The Writer’s Burning Heart

“What do you make of the stories being told?” Cleopas asked his traveling companion.
He shook his head as the two walked the dusty road. “I cannot make sense of it. The women had to be hysterical with grief.”
The two men grew quiet in the late afternoon shadows, until Cleopas opened his heart to his friend. “I hope the women spoke truth. We had all believed Yeshua to be Messiah. Hope for me died on that cross.”
“Shalom, friends.”
The two stopped in their tracks as a third man joined them and kept walking, not giving them opportunity to clearly see his face. “What are you talking about that makes you so sad?” He asked.
Cleopas and his companion took a couple quick steps to catch the one walking ahead. As the trio finished the seven and a half mile trip from Jerusalem to Emmaus, they told the stranger of the crucifixion and supposed resurrection.
The traveler chided them. “How foolish you are for not believing all the prophets said about the Christ, his sufferings, and his glory to come.” He didn’t end there, but related all the scriptures that speak of the Messiah from Moses through the prophets, until they arrived at Emmaus.
“We stay here,” said Cleopas, “won’t you stop and break bread with us, since it’s getting late in the day?”
When Yeshua broke bread with them, the two men immediately recognized who they had been talking with.

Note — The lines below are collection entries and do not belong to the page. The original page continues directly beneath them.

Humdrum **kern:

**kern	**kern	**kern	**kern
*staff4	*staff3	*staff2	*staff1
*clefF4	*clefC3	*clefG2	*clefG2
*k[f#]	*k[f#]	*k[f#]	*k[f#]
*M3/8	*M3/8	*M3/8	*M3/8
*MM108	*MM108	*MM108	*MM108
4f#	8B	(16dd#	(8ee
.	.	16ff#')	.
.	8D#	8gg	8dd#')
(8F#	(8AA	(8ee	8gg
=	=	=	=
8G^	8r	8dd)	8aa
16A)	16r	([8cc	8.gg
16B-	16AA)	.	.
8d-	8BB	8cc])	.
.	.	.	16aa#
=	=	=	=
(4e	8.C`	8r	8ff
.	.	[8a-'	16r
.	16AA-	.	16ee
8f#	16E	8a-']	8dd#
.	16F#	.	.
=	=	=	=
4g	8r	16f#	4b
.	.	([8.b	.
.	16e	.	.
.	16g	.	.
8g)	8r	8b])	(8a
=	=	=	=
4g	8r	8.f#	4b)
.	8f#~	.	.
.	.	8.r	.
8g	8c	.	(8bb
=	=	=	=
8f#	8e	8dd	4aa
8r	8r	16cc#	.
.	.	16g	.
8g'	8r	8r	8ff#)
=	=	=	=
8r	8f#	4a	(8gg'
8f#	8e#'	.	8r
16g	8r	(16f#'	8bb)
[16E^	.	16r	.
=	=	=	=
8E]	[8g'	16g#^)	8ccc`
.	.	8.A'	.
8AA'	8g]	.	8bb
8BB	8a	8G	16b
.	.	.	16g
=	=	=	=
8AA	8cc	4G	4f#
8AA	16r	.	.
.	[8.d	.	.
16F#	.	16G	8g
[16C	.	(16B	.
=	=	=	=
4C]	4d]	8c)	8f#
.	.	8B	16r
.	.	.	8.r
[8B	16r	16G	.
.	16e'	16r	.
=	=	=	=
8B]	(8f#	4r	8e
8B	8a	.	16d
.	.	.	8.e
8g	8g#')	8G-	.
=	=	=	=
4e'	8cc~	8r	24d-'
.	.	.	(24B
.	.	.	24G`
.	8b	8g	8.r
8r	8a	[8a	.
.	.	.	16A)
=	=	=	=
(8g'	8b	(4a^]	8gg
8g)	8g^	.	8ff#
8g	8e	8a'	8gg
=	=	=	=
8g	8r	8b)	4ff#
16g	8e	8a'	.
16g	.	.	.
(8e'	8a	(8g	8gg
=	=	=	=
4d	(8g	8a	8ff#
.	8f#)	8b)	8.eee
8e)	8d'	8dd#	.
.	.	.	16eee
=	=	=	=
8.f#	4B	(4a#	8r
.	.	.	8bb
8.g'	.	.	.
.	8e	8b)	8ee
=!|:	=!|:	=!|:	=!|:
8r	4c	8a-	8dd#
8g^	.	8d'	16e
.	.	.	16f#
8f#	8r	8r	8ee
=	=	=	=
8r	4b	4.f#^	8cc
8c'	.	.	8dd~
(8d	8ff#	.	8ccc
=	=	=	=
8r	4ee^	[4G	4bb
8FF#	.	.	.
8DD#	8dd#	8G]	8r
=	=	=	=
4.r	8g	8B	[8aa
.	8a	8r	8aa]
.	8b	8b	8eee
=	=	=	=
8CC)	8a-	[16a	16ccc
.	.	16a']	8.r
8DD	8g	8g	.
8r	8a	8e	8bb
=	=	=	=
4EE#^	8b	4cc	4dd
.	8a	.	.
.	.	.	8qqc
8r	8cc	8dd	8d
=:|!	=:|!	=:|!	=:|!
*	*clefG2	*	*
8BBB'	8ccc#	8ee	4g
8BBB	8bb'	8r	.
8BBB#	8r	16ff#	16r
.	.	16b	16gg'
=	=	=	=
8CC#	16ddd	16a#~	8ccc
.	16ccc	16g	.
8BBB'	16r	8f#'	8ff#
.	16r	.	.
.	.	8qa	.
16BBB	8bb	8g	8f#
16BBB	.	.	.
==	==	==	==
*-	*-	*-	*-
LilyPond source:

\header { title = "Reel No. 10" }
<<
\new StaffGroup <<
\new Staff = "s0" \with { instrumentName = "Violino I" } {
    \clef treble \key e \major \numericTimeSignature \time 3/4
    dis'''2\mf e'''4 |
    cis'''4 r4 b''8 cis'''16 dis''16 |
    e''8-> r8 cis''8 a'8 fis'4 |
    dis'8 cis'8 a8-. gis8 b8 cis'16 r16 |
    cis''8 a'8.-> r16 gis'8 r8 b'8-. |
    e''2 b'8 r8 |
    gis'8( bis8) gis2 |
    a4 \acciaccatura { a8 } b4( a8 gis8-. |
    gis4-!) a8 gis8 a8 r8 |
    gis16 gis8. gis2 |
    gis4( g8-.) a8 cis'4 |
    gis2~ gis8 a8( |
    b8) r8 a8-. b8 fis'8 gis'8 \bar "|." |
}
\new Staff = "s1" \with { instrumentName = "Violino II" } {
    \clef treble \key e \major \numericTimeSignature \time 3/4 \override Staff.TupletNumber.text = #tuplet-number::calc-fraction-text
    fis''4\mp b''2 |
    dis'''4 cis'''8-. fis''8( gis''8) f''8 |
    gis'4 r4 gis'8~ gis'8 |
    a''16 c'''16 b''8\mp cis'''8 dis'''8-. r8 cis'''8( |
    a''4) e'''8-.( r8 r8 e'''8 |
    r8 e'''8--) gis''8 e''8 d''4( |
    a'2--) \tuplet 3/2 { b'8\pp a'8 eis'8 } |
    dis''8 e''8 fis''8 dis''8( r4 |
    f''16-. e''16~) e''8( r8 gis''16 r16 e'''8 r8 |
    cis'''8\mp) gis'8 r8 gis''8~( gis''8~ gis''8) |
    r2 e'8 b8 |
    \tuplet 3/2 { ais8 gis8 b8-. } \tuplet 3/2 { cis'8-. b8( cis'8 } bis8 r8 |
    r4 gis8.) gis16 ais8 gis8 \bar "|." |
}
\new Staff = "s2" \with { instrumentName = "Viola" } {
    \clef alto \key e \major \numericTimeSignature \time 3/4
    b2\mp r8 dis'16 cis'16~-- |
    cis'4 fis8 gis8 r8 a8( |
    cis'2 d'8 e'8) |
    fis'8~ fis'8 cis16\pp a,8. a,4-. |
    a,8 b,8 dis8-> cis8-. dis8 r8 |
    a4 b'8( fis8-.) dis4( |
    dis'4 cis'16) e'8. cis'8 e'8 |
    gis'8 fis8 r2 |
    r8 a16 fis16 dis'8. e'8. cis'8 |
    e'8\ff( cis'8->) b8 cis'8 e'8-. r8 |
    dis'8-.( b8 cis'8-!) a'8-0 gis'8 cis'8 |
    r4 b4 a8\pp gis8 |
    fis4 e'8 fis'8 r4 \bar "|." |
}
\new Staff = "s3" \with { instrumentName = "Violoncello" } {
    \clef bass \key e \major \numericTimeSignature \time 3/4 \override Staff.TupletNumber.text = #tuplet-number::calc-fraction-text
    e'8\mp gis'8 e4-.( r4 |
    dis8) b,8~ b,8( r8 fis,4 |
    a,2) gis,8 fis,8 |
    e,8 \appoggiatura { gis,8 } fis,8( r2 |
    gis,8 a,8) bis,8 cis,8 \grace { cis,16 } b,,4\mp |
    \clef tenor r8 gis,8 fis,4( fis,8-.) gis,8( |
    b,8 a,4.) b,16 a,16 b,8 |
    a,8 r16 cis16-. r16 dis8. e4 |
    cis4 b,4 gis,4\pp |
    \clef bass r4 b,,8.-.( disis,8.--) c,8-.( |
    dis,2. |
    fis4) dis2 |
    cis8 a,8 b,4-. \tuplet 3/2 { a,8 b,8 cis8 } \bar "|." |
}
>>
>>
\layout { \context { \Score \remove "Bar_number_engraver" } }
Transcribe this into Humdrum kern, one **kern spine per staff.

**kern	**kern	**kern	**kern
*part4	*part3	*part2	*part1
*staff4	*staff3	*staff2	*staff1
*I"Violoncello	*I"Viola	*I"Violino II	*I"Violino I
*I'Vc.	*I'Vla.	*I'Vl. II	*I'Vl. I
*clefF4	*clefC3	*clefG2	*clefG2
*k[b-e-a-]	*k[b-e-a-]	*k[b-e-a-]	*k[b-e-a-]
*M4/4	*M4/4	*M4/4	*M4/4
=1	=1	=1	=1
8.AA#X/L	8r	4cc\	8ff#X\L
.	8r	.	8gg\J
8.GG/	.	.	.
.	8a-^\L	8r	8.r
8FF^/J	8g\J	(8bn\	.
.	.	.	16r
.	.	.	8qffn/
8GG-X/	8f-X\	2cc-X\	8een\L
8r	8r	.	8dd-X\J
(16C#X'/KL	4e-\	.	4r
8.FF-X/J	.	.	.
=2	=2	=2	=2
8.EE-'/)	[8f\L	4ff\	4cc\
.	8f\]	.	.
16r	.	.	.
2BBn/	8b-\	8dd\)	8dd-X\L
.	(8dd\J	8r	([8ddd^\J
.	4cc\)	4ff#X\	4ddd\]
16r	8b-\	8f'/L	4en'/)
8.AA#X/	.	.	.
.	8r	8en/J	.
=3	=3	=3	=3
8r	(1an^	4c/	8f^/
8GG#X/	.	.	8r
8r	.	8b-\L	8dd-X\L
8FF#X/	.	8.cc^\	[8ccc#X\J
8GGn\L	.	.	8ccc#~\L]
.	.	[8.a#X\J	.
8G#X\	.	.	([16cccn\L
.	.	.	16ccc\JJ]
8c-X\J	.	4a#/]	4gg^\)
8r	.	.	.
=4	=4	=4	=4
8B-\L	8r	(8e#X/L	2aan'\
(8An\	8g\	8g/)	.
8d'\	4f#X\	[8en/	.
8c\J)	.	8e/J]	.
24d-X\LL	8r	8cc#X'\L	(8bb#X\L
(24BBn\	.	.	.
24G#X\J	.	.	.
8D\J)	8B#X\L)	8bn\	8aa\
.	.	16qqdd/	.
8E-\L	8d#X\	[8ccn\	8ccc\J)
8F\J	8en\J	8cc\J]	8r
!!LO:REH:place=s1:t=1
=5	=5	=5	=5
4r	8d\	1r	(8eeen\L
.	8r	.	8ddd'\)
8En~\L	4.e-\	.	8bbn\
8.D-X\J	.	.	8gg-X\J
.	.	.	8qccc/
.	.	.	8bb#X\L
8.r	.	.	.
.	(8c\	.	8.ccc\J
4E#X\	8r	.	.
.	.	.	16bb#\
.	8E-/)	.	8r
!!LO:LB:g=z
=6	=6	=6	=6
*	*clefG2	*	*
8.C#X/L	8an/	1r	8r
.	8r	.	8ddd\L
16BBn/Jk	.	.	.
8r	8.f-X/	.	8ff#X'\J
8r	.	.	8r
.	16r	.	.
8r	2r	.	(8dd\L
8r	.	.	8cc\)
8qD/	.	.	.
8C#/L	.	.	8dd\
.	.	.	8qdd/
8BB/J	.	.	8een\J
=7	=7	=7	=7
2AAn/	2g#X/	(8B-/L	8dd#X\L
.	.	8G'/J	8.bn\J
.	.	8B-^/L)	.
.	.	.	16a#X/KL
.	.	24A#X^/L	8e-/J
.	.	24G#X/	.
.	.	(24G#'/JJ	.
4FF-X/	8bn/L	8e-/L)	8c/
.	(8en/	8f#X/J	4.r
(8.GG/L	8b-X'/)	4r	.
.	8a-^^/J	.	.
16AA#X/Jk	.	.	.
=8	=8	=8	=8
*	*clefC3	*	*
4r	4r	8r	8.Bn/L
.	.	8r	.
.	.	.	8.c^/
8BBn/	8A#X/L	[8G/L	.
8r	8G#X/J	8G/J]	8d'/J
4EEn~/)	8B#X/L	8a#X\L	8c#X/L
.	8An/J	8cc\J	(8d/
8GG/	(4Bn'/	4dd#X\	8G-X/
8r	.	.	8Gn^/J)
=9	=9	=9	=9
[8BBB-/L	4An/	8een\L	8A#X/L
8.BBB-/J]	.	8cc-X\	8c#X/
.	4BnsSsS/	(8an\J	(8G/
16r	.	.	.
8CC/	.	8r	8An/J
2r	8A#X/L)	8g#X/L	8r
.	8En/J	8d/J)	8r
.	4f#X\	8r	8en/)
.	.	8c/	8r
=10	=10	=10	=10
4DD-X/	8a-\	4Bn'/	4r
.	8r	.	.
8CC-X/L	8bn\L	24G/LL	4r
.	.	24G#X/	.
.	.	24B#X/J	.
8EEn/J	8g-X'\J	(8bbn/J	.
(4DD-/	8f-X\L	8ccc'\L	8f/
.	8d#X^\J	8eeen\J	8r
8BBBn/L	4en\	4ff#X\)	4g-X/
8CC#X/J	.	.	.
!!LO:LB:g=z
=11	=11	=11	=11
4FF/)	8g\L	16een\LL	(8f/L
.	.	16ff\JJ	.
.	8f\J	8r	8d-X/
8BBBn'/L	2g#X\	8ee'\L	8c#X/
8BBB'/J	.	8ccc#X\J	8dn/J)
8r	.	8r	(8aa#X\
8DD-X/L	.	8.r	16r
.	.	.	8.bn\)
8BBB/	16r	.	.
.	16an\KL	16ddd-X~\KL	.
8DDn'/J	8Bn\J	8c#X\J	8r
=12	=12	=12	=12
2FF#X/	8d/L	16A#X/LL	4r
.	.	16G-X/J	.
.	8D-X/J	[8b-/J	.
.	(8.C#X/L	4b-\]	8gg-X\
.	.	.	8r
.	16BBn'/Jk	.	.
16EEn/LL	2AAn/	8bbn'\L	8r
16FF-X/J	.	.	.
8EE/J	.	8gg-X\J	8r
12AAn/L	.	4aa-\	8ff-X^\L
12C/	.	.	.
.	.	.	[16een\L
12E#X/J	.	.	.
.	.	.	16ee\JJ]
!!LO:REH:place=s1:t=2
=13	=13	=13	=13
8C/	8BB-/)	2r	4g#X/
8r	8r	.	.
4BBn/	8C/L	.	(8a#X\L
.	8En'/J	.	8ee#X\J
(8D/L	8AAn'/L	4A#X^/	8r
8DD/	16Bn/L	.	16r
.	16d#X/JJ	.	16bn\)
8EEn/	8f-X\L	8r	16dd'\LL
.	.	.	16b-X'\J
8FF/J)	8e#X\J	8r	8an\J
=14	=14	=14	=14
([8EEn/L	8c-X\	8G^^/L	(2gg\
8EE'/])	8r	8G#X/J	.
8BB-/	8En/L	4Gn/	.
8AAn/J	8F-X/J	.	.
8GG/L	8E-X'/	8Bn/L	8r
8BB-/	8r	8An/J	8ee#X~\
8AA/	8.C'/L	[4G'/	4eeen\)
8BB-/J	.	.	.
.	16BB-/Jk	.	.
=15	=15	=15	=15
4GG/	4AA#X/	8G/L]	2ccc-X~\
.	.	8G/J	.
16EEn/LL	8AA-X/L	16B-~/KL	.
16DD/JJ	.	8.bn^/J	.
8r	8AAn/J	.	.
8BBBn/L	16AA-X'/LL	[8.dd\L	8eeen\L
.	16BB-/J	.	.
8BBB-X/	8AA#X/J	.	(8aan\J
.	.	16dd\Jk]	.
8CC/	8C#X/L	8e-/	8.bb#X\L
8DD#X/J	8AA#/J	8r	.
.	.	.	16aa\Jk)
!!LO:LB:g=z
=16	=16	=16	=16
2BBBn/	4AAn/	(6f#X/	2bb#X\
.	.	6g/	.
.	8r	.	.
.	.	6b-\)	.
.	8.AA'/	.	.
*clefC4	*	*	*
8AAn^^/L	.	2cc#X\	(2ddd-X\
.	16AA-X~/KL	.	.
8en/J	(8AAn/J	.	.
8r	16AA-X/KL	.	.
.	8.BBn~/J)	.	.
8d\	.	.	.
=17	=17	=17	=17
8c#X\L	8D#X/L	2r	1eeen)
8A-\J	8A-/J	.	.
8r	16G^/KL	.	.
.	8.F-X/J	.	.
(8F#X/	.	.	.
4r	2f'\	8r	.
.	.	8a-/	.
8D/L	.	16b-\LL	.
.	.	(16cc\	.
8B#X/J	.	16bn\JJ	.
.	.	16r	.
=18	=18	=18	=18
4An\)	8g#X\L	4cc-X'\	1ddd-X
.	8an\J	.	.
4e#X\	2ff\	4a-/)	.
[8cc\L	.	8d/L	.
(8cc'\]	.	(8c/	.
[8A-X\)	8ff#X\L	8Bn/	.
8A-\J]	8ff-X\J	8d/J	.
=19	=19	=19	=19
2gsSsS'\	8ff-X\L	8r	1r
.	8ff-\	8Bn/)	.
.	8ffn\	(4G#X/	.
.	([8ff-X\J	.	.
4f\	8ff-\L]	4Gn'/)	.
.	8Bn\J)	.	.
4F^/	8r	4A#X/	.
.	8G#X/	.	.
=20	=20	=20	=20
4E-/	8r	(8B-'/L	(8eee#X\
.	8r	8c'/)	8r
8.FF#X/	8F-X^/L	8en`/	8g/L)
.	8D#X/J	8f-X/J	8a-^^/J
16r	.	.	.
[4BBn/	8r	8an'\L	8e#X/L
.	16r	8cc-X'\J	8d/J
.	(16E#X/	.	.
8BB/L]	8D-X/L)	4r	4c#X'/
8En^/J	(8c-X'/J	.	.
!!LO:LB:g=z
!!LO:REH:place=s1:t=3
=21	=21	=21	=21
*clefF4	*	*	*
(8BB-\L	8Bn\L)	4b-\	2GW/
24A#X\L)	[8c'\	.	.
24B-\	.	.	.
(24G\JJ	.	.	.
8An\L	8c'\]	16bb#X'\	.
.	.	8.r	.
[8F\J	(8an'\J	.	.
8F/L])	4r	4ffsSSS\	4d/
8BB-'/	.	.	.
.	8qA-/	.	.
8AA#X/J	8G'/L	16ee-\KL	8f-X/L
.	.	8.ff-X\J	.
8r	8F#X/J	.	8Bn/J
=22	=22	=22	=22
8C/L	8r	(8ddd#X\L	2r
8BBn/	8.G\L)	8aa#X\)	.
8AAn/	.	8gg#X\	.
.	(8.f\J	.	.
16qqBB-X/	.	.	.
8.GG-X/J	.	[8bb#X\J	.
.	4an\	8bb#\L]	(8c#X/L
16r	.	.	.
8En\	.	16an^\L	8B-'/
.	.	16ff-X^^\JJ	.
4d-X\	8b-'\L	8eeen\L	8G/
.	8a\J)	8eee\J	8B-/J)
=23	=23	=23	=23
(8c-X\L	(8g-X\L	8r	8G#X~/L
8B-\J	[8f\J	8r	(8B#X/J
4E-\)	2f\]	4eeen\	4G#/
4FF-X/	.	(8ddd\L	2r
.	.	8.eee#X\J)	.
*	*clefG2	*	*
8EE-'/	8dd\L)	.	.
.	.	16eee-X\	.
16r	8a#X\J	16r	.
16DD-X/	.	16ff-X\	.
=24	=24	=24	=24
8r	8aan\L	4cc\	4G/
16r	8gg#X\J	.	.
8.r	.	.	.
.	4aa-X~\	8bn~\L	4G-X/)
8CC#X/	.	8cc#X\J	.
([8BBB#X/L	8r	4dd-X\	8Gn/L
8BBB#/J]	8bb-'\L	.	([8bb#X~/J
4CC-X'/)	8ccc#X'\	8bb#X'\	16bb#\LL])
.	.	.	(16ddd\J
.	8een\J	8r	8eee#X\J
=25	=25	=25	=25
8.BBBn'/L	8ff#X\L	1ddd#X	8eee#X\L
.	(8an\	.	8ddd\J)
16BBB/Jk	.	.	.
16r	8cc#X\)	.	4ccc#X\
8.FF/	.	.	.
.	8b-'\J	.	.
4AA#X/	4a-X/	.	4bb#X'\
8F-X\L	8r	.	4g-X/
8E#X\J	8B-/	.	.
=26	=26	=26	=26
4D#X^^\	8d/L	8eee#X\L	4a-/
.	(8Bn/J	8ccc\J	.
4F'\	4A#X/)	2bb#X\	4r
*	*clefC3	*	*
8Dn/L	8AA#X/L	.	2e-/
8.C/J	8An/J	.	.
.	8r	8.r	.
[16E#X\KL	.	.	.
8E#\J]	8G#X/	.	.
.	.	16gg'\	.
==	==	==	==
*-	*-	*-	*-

At the same moment, Yeshua vanished before their eyes.
“And they said one to another,
Did not our heart burn within us,
while he talked with us by the way,
and while he opened to us the scriptures?”
Luke 24:32
*
Cleopas and his friend now had a story they believed in—
- a story that burned in their heart—“Did not our heart burn within us.”
- a story prompted by a familiar picture of Yeshua—They saw the completed story in the breaking of bread.
- a story with a purpose—to pass on the truth of the resurrection
- a story for a specific audience—the eleven back in Jerusalem
- a story they committed themselves to telling—it couldn’t wait until morning. They turned around and headed seven and a half miles back to Jerusalem.
When we set out to write our story, we can take these lessons to heart. We need to—
- know if the story doesn’t resonate in our heart, we can’t expect it to resonate in another’s heart.
- have a picture of where our story will take our readers and keep it in front of us.
- understand why we are writing this story
- know who the story is for.
- commit ourselves to the task at hand, keeping our focus, so to complete it.
*
What story burns in your heart waiting to be told? What keeps you from sharing it? Don’t let the fire in your heart burn out. Someone is waiting for your story to be written.